Oh Lucy! arrives on Blu-ray with the same painted poster artwork that was used for the American theatrical poster, which is an okay but uninspiring "floating heads" design. Of c ourse, it's hard to know how else one would sum up a movie like this in a single image, but I digress. The one-disc Blu-ray release comes in a Vortex-style case, and there is a booklet inside advertising other Film Movement releases.
The Video and Audio
Presented in 1.85:1 1080p AVC and with a DTS-HD Master Audio 5.1 audio track, Oh Lucy! looks and sounds very good. The drab, slightly desaturated look of Setsuko's Tokyo office job and the surrounding streets contrast with the comparative warmth of her room or the hints of color in John's underground English classroom. Later, when the characters go to Los Angeles, the city feels bright and vivid, full of color and light. Fine detail is excellent. Sound is a bit more perfunctory, with the film being very dialogue-heavy, but music is rendered nicely and the contrasting visual atmospheres are supported by the mix. As is Film Movement's norm, a second, lossy Dolby Digital 2.0 stereo track is included for some reason, although I definitely approve of their inclusion of two separate subtitle tracks, one which subtitles the Japanese dialogue in English, and one which captions the entire movie in English.

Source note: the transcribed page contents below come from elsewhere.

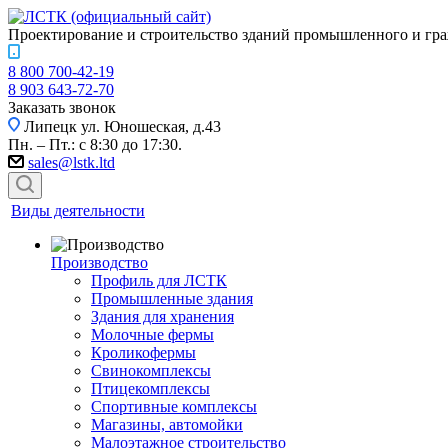
Проектирование и строительство зданий промышленного и гра
8 800 700-42-19
8 903 643-72-70
Заказать звонок
Липецк
ул. Юношеская, д.43
Пн. – Пт.: с 8:30 до 17:30.
sales@lstk.ltd
Виды деятельности
Производство
Профиль для ЛСТК
Промышленные здания
Здания для хранения
Молочные фермы
Кроликофермы
Свинокомплексы
Птицекомплексы
Спортивные комплексы
Магазины, автомойки
Малоэтажное строительство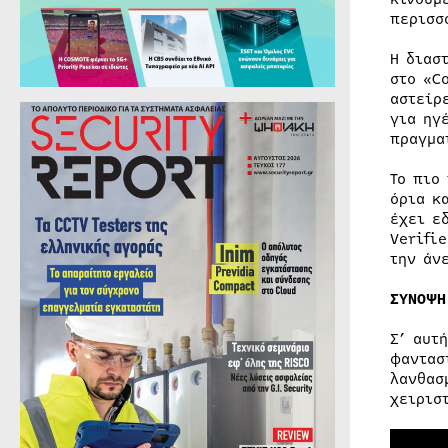
περισσ
Η διασ
στο «C
αστείρ
για ηγ
πραγμα
Το πιο
όρια κ
έχει ε
Verifi
την άν
ΣΥΝΟΨΗ
Σ’ αυτ
φαντασ
λανθασ
χειρισ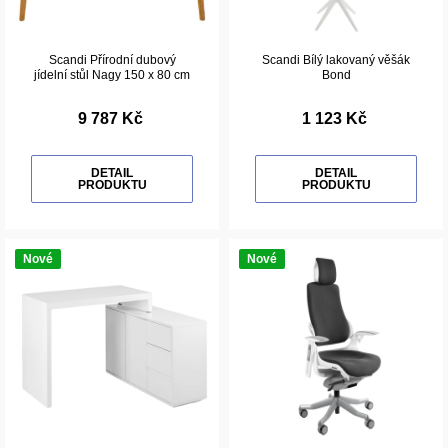
Scandi Přírodní dubový
Scandi Bílý lakovaný věšák
jídelní stůl Nagy 150 x 80 cm
Bond
9 787 Kč
1 123 Kč
DETAIL
DETAIL
PRODUKTU
PRODUKTU
Nové
Nové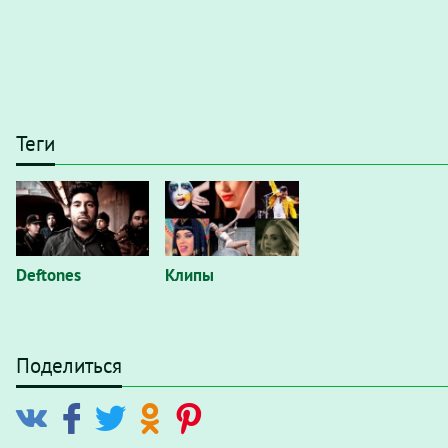
Теги
Deftones
Клипы
Поделиться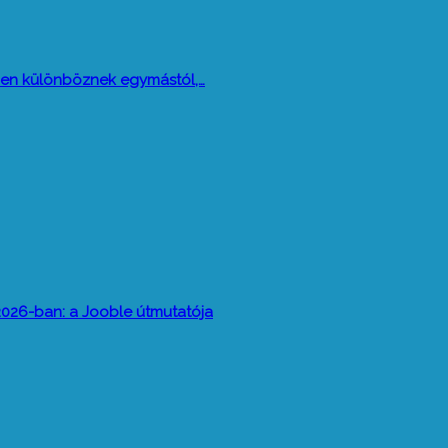
 miben különböznek egymástól,…
026-ban: a Jooble útmutatója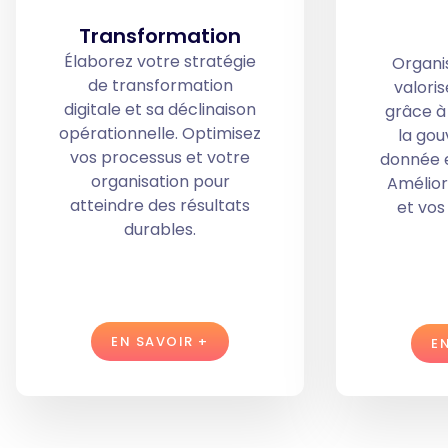
Transformation
Élaborez votre stratégie
Organis
de transformation
valori
digitale et sa déclinaison
grâce à
opérationnelle. Optimisez
la gou
vos processus et votre
donnée et
organisation pour
Amélior
atteindre des résultats
et vo
durables.
EN SAVOIR +
E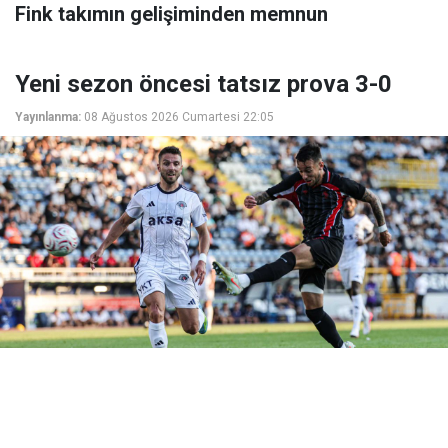
Fink takımın gelişiminden memnun
Yeni sezon öncesi tatsız prova 3-0
Yayınlanma:
08 Ağustos 2026 Cumartesi 22:05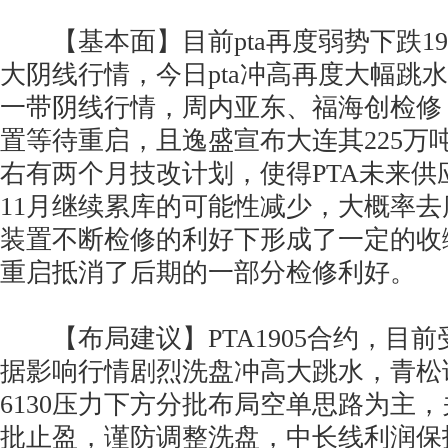
【基本面】目前pta再度弱势下跌190
大阴线行情，今日pta冲高再度大幅跳水1
一带阴线行情，周内亚东、福海创检修
置等待重启，且逸盛宣布大连其225万吨装
右有两个月技改计划，使得PTA未来供
11月继续累库的可能性减少，大概率
装置不断检修的利好下形成了一定的收
重启抵消了后期的一部分检修利好。
【布局建议】PTA1905合约，目前
据影响行情剧烈洗盘冲高大跳水，青松
6130压力下方分批布局空单思路为主，关注
批止盈，谨防调整洗盘，中长线利润保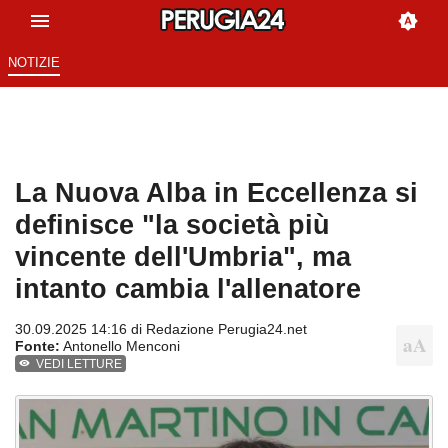
NOTIZIE
La Nuova Alba in Eccellenza si
definisce "la società più
vincente dell'Umbria", ma
intanto cambia l'allenatore
30.09.2025 14:16 di
Redazione Perugia24.net
Fonte:
Antonello Menconi
VEDI LETTURE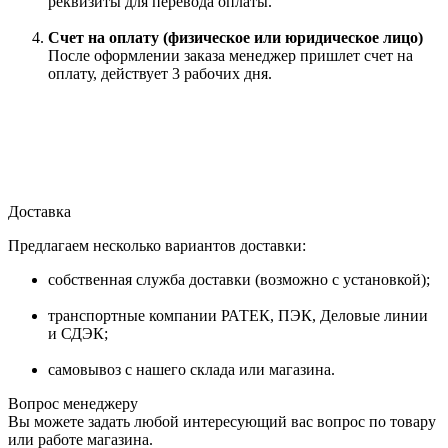
реквизиты для перевода оплаты.
Счет на оплату (физическое или юридическое лицо)
После оформлении заказа менеджер пришлет счет на
оплату, действует 3 рабочих дня.
Доставка
Предлагаем несколько вариантов доставки:
собственная служба доставки (возможно с установкой);
транспортные компании РАТЕК, ПЭК, Деловые линии
и СДЭК;
самовывоз с нашего склада или магазина.
Вопрос менеджеру
Вы можете задать любой интересующий вас вопрос по товару
или работе магазина.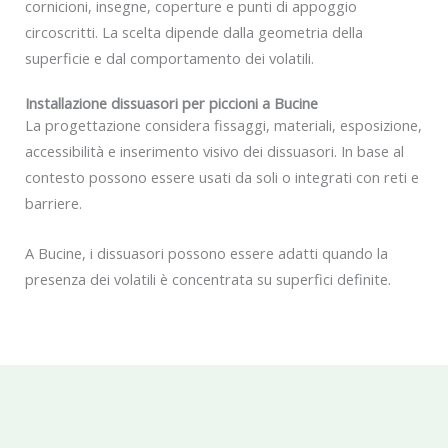
cornicioni, insegne, coperture e punti di appoggio
circoscritti. La scelta dipende dalla geometria della
superficie e dal comportamento dei volatili.
Installazione dissuasori per piccioni a Bucine
La progettazione considera fissaggi, materiali, esposizione,
accessibilità e inserimento visivo dei dissuasori. In base al
contesto possono essere usati da soli o integrati con reti e
barriere.
A Bucine, i dissuasori possono essere adatti quando la
presenza dei volatili è concentrata su superfici definite.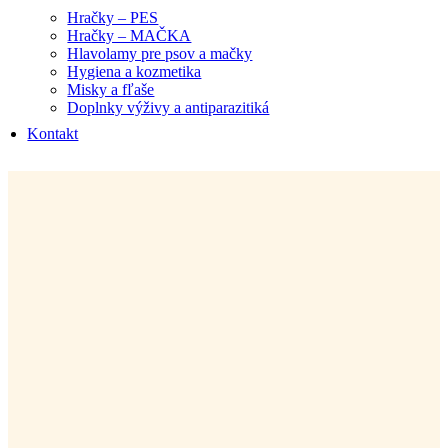
Hračky – PES
Hračky – MAČKA
Hlavolamy pre psov a mačky
Hygiena a kozmetika
Misky a fľaše
Doplnky výživy a antiparazitiká
Kontakt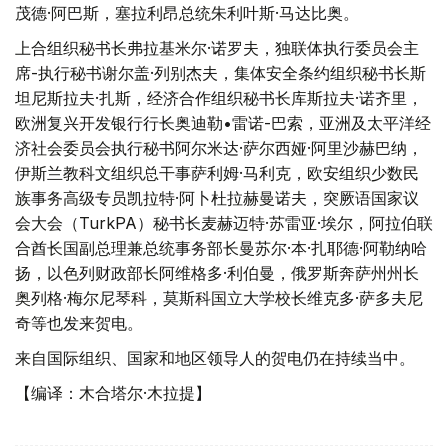
茂德·阿巴斯，塞拉利昂总统朱利叶斯·马达比奥。
上合组织秘书长弗拉基米尔·诺罗夫，独联体执行委员会主
席-执行秘书谢尔盖·列别杰夫，集体安全条约组织秘书长斯
坦尼斯拉夫·扎斯，经济合作组织秘书长库斯拉夫·诺齐里，
欧洲复兴开发银行行长奥迪勒•雷诺-巴索，亚洲及太平洋经
济社会委员会执行秘书阿尔米达·萨尔西娅·阿里沙赫巴纳，
伊斯兰教科文组织总干事萨利姆·马利克，欧安组织少数民
族事务高级专员凯拉特·阿卜杜拉赫曼诺夫，突厥语国家议
会大会（TurkPA）秘书长麦赫迈特·苏雷亚·埃尔，阿拉伯联
合酋长国副总理兼总统事务部长曼苏尔·本·扎耶德·阿勒纳哈
扬，以色列财政部长阿维格多·利伯曼，俄罗斯奔萨州州长
奥列格·梅尔尼琴科，莫斯科国立大学校长维克多·萨多夫尼
奇等也发来贺电。
来自国际组织、国家和地区领导人的贺电仍在持续当中。
【编译：木合塔尔·木拉提】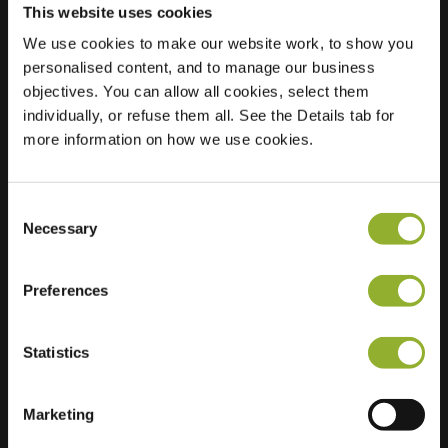
This website uses cookies
We use cookies to make our website work, to show you
personalised content, and to manage our business
Beliggenhed
jack Cornwell street
objectives. You can allow all cookies, select them
(Dersingham
individually, or refuse them all. See the Details tab for
Avenue)
more information on how we use cookies.
E12 5QH London
United Kingdom
Consent
Necessary
Selection
Preferences
Ekstra information
Statistics
Vi accepterer: American Express,
Marketing
Mastercard, VISA, Chargecard,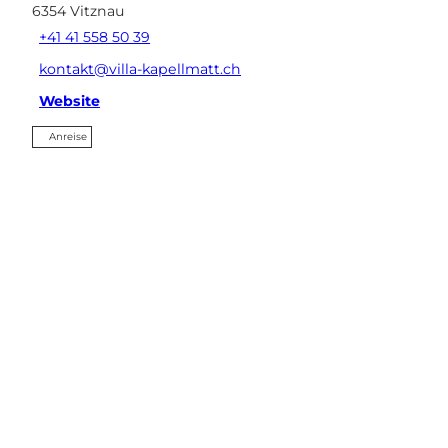
6354
Vitznau
+41 41 558 50 39
kontakt@villa-kapellmatt.ch
Website
Anreise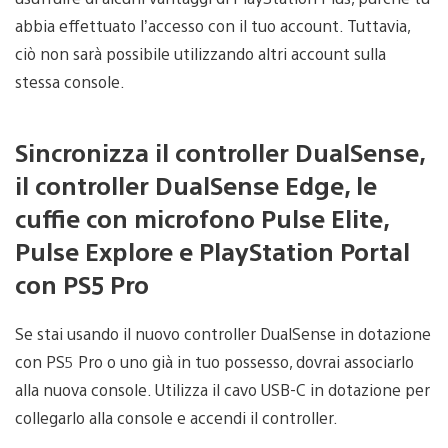
abbia effettuato l’accesso con il tuo account. Tuttavia,
ciò non sarà possibile utilizzando altri account sulla
stessa console.
Sincronizza il controller DualSense,
il controller DualSense Edge, le
cuffie con microfono Pulse Elite,
Pulse Explore e PlayStation Portal
con PS5 Pro
Se stai usando il nuovo controller DualSense in dotazione
con PS5 Pro o uno già in tuo possesso, dovrai associarlo
alla nuova console. Utilizza il cavo USB-C in dotazione per
collegarlo alla console e accendi il controller.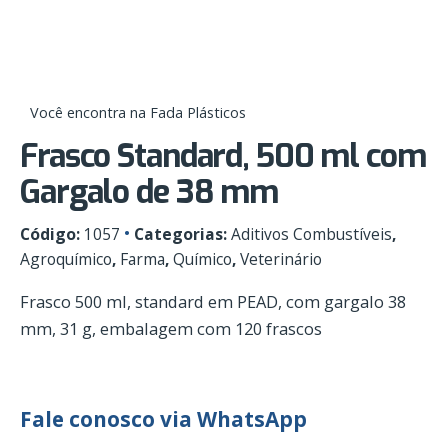
Skip
0
to
content
Você encontra na Fada Plásticos
Frasco Standard, 500 ml com
Gargalo de 38 mm
Código:
1057
Categorias:
Aditivos Combustíveis
,
Agroquímico
,
Farma
,
Químico
,
Veterinário
Frasco 500 ml, standard em PEAD, com gargalo 38
mm, 31 g, embalagem com 120 frascos
Fale conosco via WhatsApp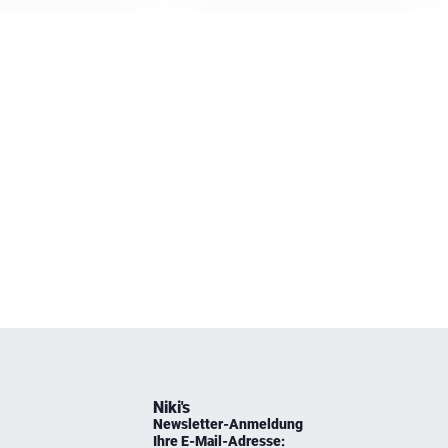
Niki's
Newsletter-Anmeldung
Ihre E-Mail-Adresse: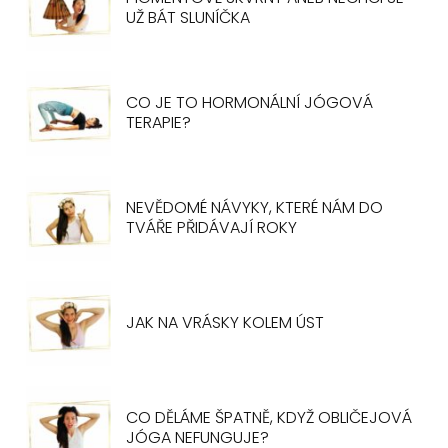
UŽ BÁT SLUNÍČKA
CO JE TO HORMONÁLNÍ JÓGOVÁ
TERAPIE?
NEVĚDOMÉ NÁVYKY, KTERÉ NÁM DO
TVÁŘE PŘIDÁVAJÍ ROKY
JAK NA VRÁSKY KOLEM ÚST
CO DĚLÁME ŠPATNĚ, KDYŽ OBLIČEJOVÁ
JÓGA NEFUNGUJE?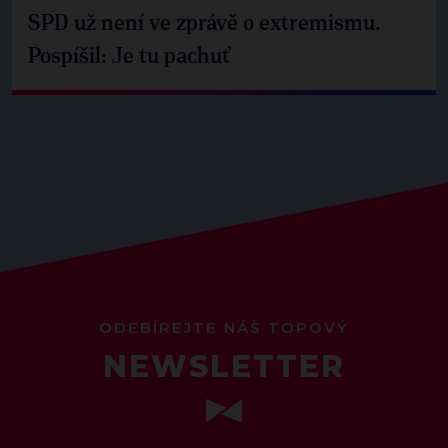
SPD už není ve zprávě o extremismu.
Pospíšil: Je tu pachuť
ODEBÍREJTE NÁŠ TOPOVÝ
NEWSLETTER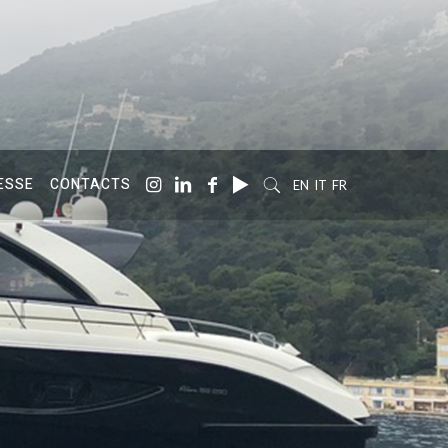
ESSE
CONTACTS
EN
IT
FR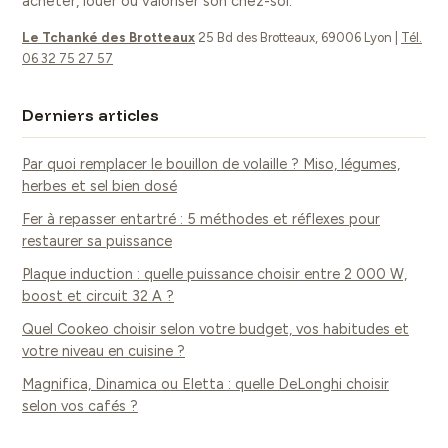
acheter, louer ou valoriser son chez-soi.
énergétique
Le Tchanké des Brotteaux
25 Bd des Brotteaux, 69006 Lyon
|
Tél.
06 32 75 27 57
Derniers articles
Par quoi remplacer le bouillon de volaille ? Miso, légumes,
herbes et sel bien dosé
Fer à repasser entartré : 5 méthodes et réflexes pour
restaurer sa puissance
Plaque induction : quelle puissance choisir entre 2 000 W,
boost et circuit 32 A ?
Quel Cookeo choisir selon votre budget, vos habitudes et
votre niveau en cuisine ?
Magnifica, Dinamica ou Eletta : quelle DeLonghi choisir
selon vos cafés ?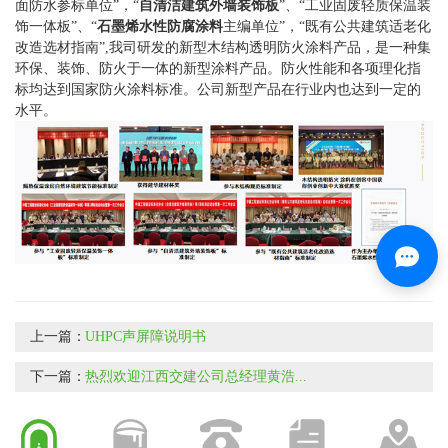
面防水参标单位”，“
自清洁建筑外墙装饰板
”、“工业固废轻质保温装
饰一体板”、“
石墨烯水性防腐涂料
主编单位”，“既有公共建筑适老化
改造选材指南”,我司研发的新型木结构透明防火涂料产品，是一种集
环保、装饰、防火于一体的新型涂料产品。防火性能和各项理化指
标均达到国家防火涂料标准。公司新型产品在行业内也达到一定的
水平。
上一篇：
UHPC声屏障说明书
下一篇：
热烈欢迎江西交建公司总经理黄浩...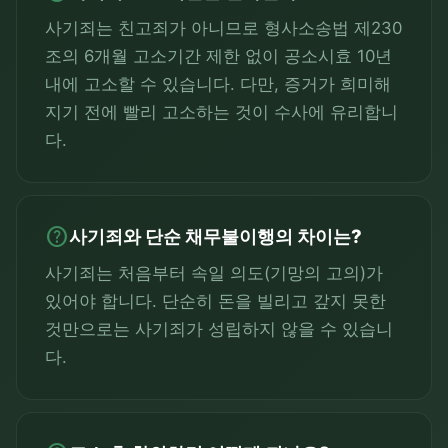
사기죄는 친고죄가 아니므로 형사소송법 제230
조의 6개월 고소기간 제한 없이 공소시효 10년
내에 고소할 수 있습니다. 다만, 증거가 희미해
지기 전에 빨리 고소하는 것이 수사에 유리합니
다.
help
사기죄와 단순 채무불이행의 차이는?
사기죄는 처음부터 속일 의도(기망의 고의)가
있어야 합니다. 단순히 돈을 빌리고 갚지 못한
것만으로는 사기죄가 성립하지 않을 수 있습니
다.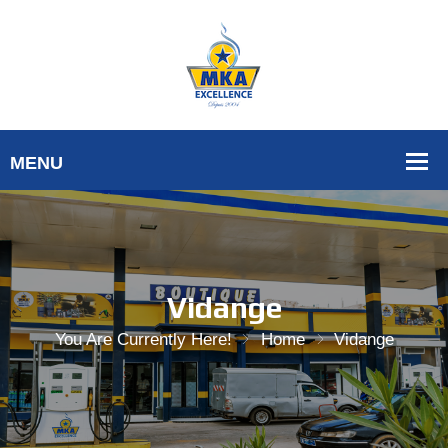
Vidange
You Are Currently Here!
Home
Vidange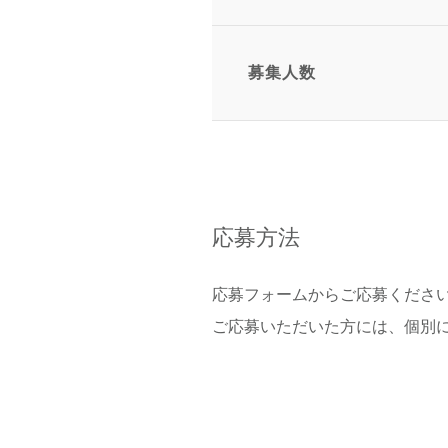
募集人数
応募方法
応募フォームからご応募くださ
ご応募いただいた方には、個別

Two video extras are included. First, there is an NYAFF Chat with director Atsuko Hirayanagi from Subway Cinema (18:06). Hirayanagi talks about getting producers Will Ferrell and Adam McKay on board, how she assembled the cast, filming with two different crews, and her own history starting from when she first wanted to be an actor through to becoming a director. It's a decent interview, but the lack of discussion about the film itself rather than the circumstances that led to making it is a bit frustrating. Secondly, there is a brief collection of two deleted scenes (2:40). Having seen the film, neither is very surprising, especially the first one (it seems hard to believe watching the movie that there wasn't more to a certain role), but both are unimportant and fine as edits.
The big disappointment here is the absence of the short film Oh Lucy!, which Hirayanagi says in her interview is much different than the feature film, even if the concept is the same. Given Film Movement's DVDs always make a point of including a short as a supplement, it feels like a real obvious omission, although it's also easy to believe that some sort of rights issue prevented it from being included.
Trailers for After the Storm, Hana-Bi, Harmonium, Antonia's Line, Full Moon in Paris, and In Between are available under the special features menu. An original theatrical trailer for Oh Lucy! is also included.
Oh Lucy! is a funny, moving, bittersweet movie, anchored by an incredible lead performance that captures a range of emotions that rarely appear in the same film, or with the sort of tone and intent used by writer/director Atsuko Hirayanagi. Film Movement has given the picture a strong Blu-ray to match -- Highly recommended.